Cinquième d’une famille de 13 enfants, Conrad Lecomte a grandi à Malartic, en Abitibi. Dans cette région de mines et d’épinettes, il fait ses études chez les Oblats de Marie-Immaculée. Grâce à l’aide financière des missionnaires, il entreprend une maîtrise en psychologie clinique à l’Université d’Ottawa. Après six années de pratique, il poursuit des études doctorales à l’Université de Californie, à Santa Barbara, où il mène des recherches sur l’influence interpersonnelle en situation de formation et de supervision du psychothérapeute.

«Un psychologue compétent est-il réellement un expert invisible qui observe et analyse de manière objective le patient?» se demande alors M. Lecomte. Il consacrera plusieurs années à tenter de répondre à cette question. Plus tard, il articulera un modèle qu’il nomme «conscience réflexive de soi en action». Cette approche est basée sur le savoir, le savoir-faire et le savoir-être en psychothérapie.

«Certains cherchent refuge derrière une façade de savoir, d’autorité ou de pseudo-expertise.
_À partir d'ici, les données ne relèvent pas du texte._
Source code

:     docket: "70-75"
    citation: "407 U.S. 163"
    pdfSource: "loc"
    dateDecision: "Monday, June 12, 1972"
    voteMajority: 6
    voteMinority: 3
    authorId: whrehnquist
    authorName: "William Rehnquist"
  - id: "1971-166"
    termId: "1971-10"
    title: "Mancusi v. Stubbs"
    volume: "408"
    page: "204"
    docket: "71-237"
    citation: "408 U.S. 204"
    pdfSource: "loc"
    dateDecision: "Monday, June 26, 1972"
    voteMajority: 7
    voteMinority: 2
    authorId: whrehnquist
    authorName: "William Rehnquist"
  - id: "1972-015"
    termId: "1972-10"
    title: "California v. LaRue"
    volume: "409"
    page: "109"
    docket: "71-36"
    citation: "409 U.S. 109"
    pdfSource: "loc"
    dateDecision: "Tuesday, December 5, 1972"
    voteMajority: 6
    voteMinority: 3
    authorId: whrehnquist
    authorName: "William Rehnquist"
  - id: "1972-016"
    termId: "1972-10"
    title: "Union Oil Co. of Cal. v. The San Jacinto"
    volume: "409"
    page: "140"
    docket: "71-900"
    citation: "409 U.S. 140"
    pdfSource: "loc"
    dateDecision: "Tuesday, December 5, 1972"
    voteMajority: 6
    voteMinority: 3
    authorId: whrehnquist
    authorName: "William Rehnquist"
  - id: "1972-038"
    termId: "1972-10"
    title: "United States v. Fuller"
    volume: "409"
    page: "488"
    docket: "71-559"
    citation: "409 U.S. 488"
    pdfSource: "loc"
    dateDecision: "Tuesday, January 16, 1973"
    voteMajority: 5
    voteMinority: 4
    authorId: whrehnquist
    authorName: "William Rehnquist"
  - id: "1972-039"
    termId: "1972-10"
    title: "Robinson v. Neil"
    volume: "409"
D’autres tentent désespérément de maîtriser la complexité par l’application d’un savoir technique vérifiable et mesurable. Pour d’autres encore, la quête d’un maître semble être la seule voie pour affronter cette réalité complexe, écrit le professeur Lecomte dans un article publié en 1999 dans la Revue québécoise de psychologie. […] D’une manière ou d’une autre, tout psychothérapeute est appelé à se situer, à se définir et à composer avec la complexité humaine. Chacun, à sa manière et selon son histoire de vie, négocie sa relation à la complexité et à l’incertitude.»

L’écoute empathique, le respect et la valorisation inconditionnelle sont des conditions indispensables à toute situation clinique, ajoute-t-il, mais la véritable empathie ne consiste pas à disparaître au profit de l’autre. C’est être capable de raisonner tout en maintenant sa perspective. «Malgré sa subjectivité, le psychothérapeute demeure un professionnel qui réfléchit et invite l’autre à réfléchir à son tour.»

Pour compliquer les choses, l’interaction entre le patient et le thérapeute, tout en étant authentique, ne doit pas être symétrique, selon lui. Le spécialiste se dévoile aussi. Il puise d’ailleurs une partie de ses compétences dans l’expérience de sa propre vulnérabilité, admet-il. Second aveu. Malgré les grilles d’observation qu’il a élaborées, cette approche peut jouer des tours.

«Il est parfois difficile d’avoir une conscience réflexive de soi en action tout en ayant une attitude empathique introspective et en régulant sa relation avec l’autre. Aucune règle ou technique précise ne peuvent répondre aux exigences de chaque situation. L’être humain est complexe», conclut M. Lecomte.